In contrast, our study identified higher rates of major postoperative complications, increased reintervention rates, and longer median hospital stays in patients undergoing complex segmentectomies. This discrepancy may be attributed to our broader definition of complexity, which does not rely on anatomical criteria but instead incorporates intraoperative factors such as prolonged operative time, conversion to open surgery, and unplanned changes in the extent of resection. By adopting this composite definition, we likely captured a wider range of technically demanding scenarios, providing a more accurate reflection of real-world surgical complexity. These findings highlight the importance of tailored perioperative strategies and careful case selection, particularly in the context of complex robotic segmentectomy.
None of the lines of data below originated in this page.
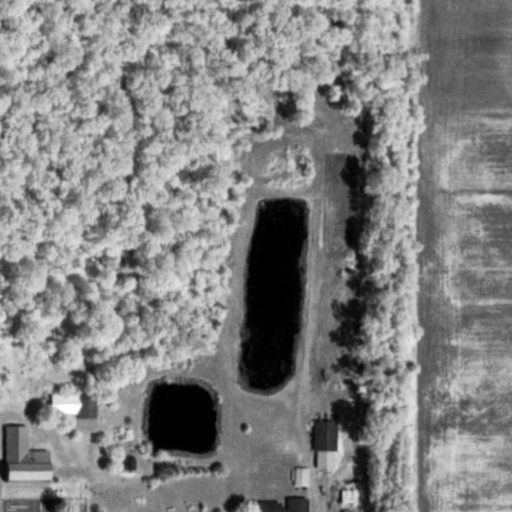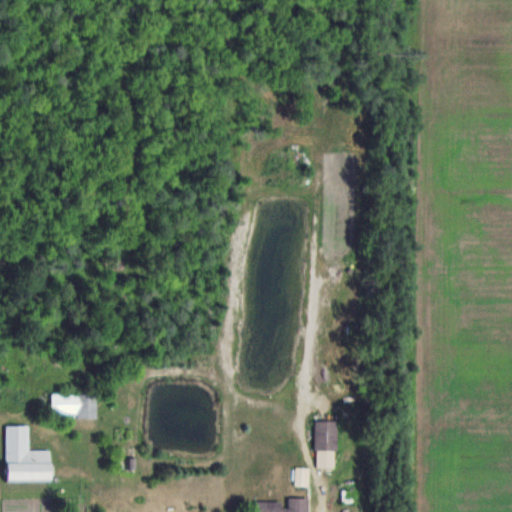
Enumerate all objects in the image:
building: (73, 404)
building: (325, 443)
building: (24, 456)
building: (301, 475)
road: (318, 497)
building: (282, 505)
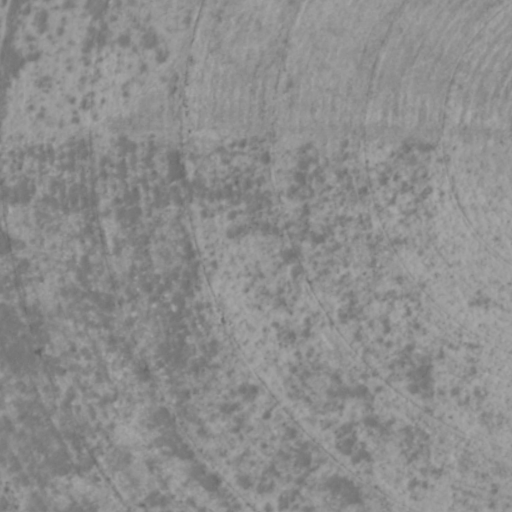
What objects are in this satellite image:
crop: (255, 255)
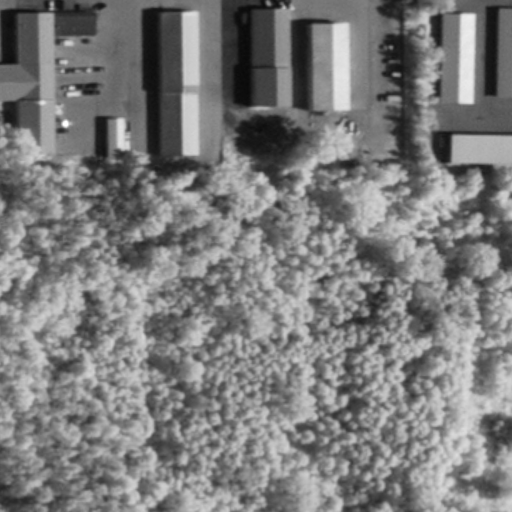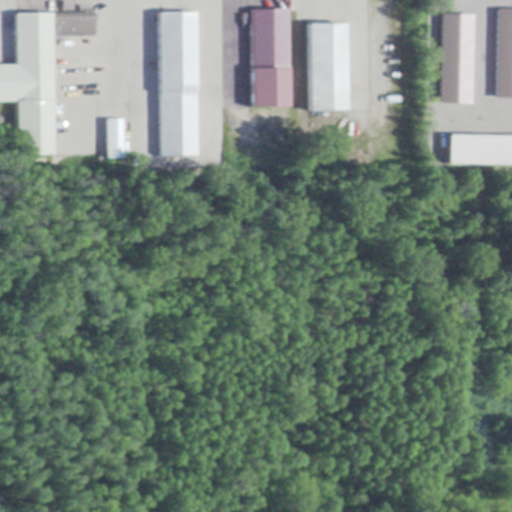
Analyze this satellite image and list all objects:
road: (64, 0)
road: (159, 2)
building: (502, 52)
building: (266, 58)
building: (454, 58)
building: (268, 60)
building: (324, 66)
building: (326, 68)
building: (35, 74)
building: (36, 76)
building: (174, 83)
building: (175, 86)
building: (112, 138)
building: (113, 140)
building: (479, 149)
building: (479, 151)
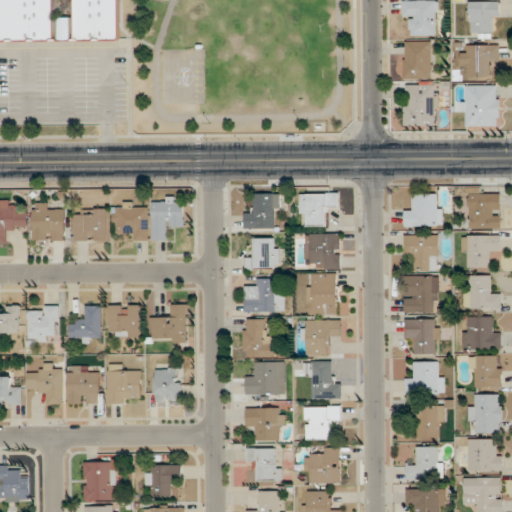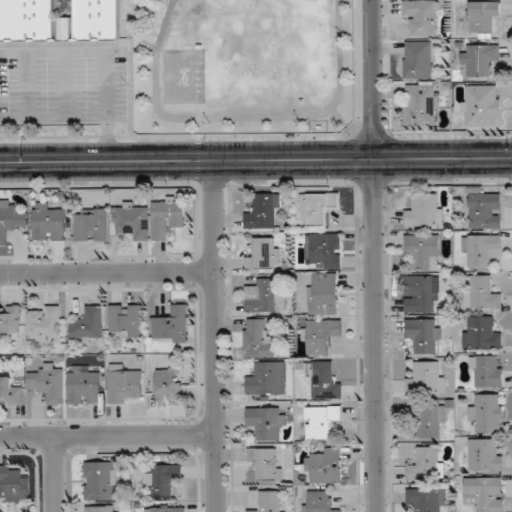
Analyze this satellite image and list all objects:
building: (484, 15)
building: (422, 16)
building: (58, 20)
building: (66, 34)
road: (106, 55)
building: (418, 59)
building: (481, 59)
building: (422, 104)
building: (482, 105)
road: (243, 117)
road: (352, 134)
road: (256, 160)
building: (318, 207)
building: (483, 209)
building: (264, 211)
building: (425, 211)
building: (168, 216)
building: (12, 219)
building: (133, 220)
building: (49, 222)
building: (93, 224)
building: (481, 249)
building: (324, 250)
building: (423, 250)
building: (265, 254)
road: (373, 255)
road: (107, 273)
building: (421, 293)
building: (481, 293)
building: (323, 294)
building: (265, 297)
building: (10, 319)
building: (126, 320)
building: (43, 321)
building: (171, 324)
building: (88, 325)
building: (423, 334)
building: (482, 334)
building: (321, 335)
road: (215, 336)
building: (257, 339)
building: (487, 371)
building: (427, 378)
building: (324, 379)
building: (266, 380)
building: (48, 382)
building: (124, 385)
building: (83, 386)
building: (169, 386)
building: (10, 390)
building: (488, 413)
building: (321, 421)
building: (267, 422)
building: (431, 422)
road: (108, 435)
building: (485, 455)
building: (267, 462)
building: (427, 464)
building: (324, 466)
road: (56, 473)
building: (163, 478)
building: (101, 481)
building: (14, 484)
building: (485, 493)
building: (427, 499)
building: (269, 501)
building: (319, 501)
building: (101, 508)
building: (166, 509)
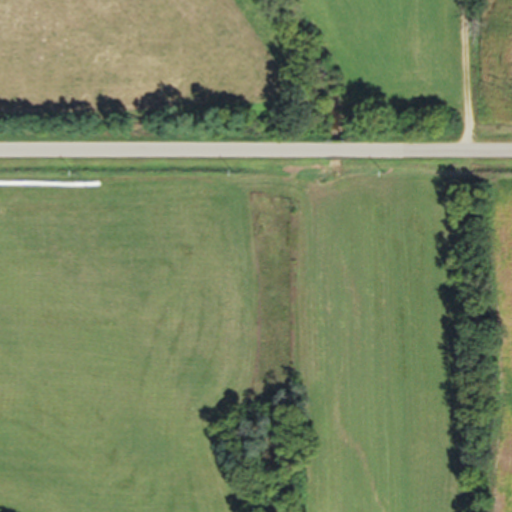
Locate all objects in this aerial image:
road: (256, 151)
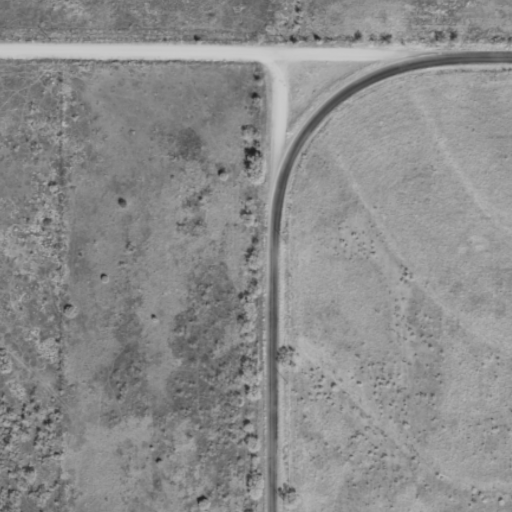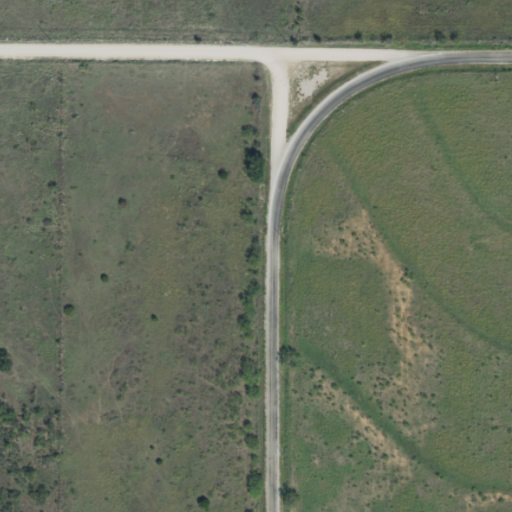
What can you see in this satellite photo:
road: (138, 68)
road: (394, 71)
road: (321, 216)
road: (290, 372)
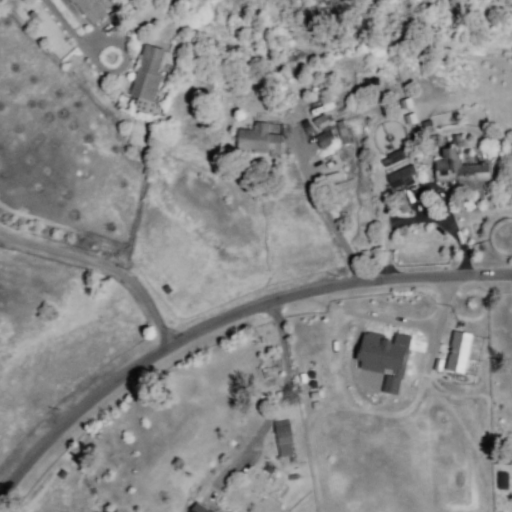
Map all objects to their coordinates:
building: (77, 5)
road: (49, 8)
building: (88, 9)
building: (145, 72)
building: (146, 72)
building: (144, 105)
building: (257, 138)
building: (324, 138)
building: (259, 140)
building: (325, 142)
building: (394, 161)
building: (458, 169)
building: (460, 171)
building: (400, 177)
building: (401, 182)
road: (329, 217)
road: (451, 230)
road: (104, 268)
road: (390, 318)
road: (225, 319)
building: (457, 351)
building: (383, 358)
road: (274, 404)
building: (282, 437)
building: (284, 440)
building: (501, 480)
building: (198, 508)
building: (200, 509)
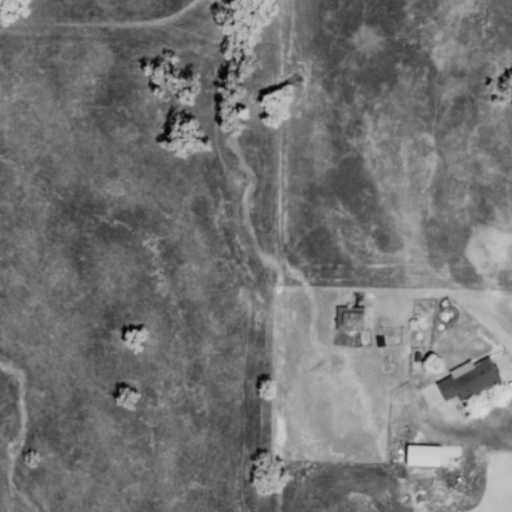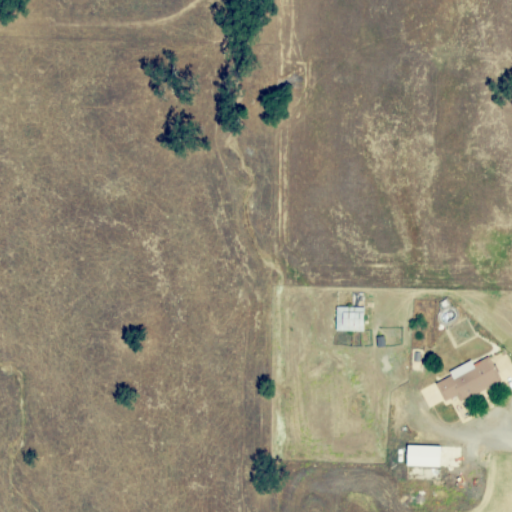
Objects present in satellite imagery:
building: (349, 319)
building: (468, 380)
road: (497, 439)
building: (431, 456)
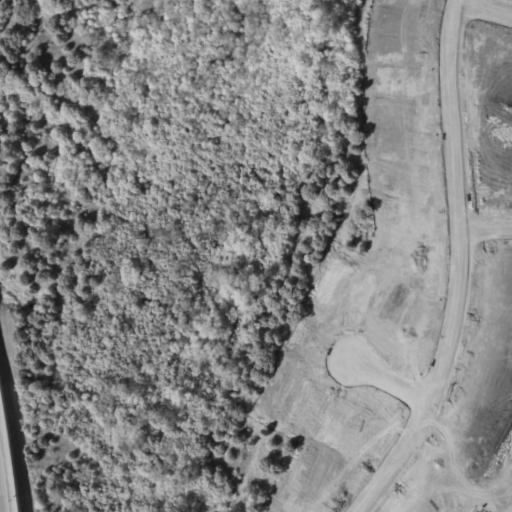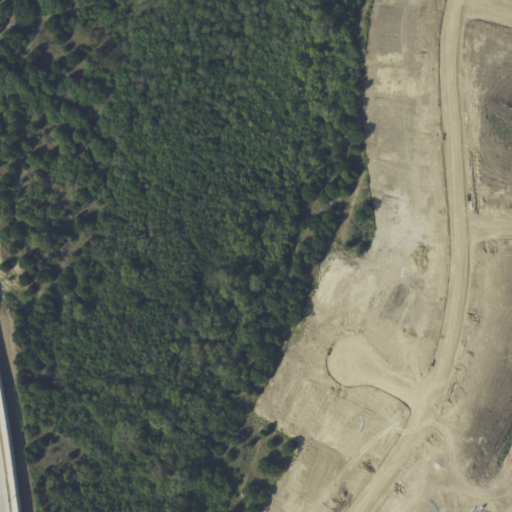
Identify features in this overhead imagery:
road: (483, 3)
road: (485, 227)
road: (456, 268)
road: (389, 382)
road: (4, 475)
Our study has several limitations. First, the sample size was small and derived from a single institution, which limits the generalizability of our findings. Although formal power calculations were not feasible, we believe that our sample size allows for meaningful interpretation of the identified associations. The definition of complex procedures based primarily on procedural duration may limit the generalizability of the exact cut-off, but similar sample sizes have been used in prior studies,20 providing context for interpretation of our results. Moreover, none of the associations reached conventional statistical significance (P < .05), and therefore the findings should be interpreted as exploratory. Nevertheless, they may provide valuable insights into potential factors influencing surgical complexity. In addition, although the regression model showed modest discrimination, it was intended to explore associations rather than to build a clinically applicable prognostic tool. External validation will be necessary for any future prognostic models based on these findings. Second, the score was developed using a cohort of patients operated on by 2 expert robotic surgeons. This approach aimed to minimize potential confounding related to variability in surgical technique, experience, intraoperative decision-making, and threshold for conversion. All procedures were performed after the initial learning curve for robotic anatomical resections had been overcome at our centre—approximately 6 months after the programme was initiated. Nonetheless, we cannot completely exclude the influence of a residual learning curve specific to robotic segmentectomy, which has been estimated at 21 cases according to Zhang et al.29
CONCLUSION
This exploratory analysis identified preoperative factors potentially associated with increased surgical complexity in robotic segmentectomy based on patient characteristics and preoperative CT findings, rather than focusing solely on stapling technique, although this remains the most influential factor. Clinically relevant variables were retained in the analysis using a P < .10 threshold. Recognizing these factors may assist in preoperatively identifying appropriate candidates, contributing to improved surgical planning, resource allocation, and management of the learning curve. Complex cases were associated with increased major morbidity, reintervention rates, and longer hospital stay, highlighting the inherent risks of more demanding procedures and underscoring the need for tailored perioperative strategies in such cases.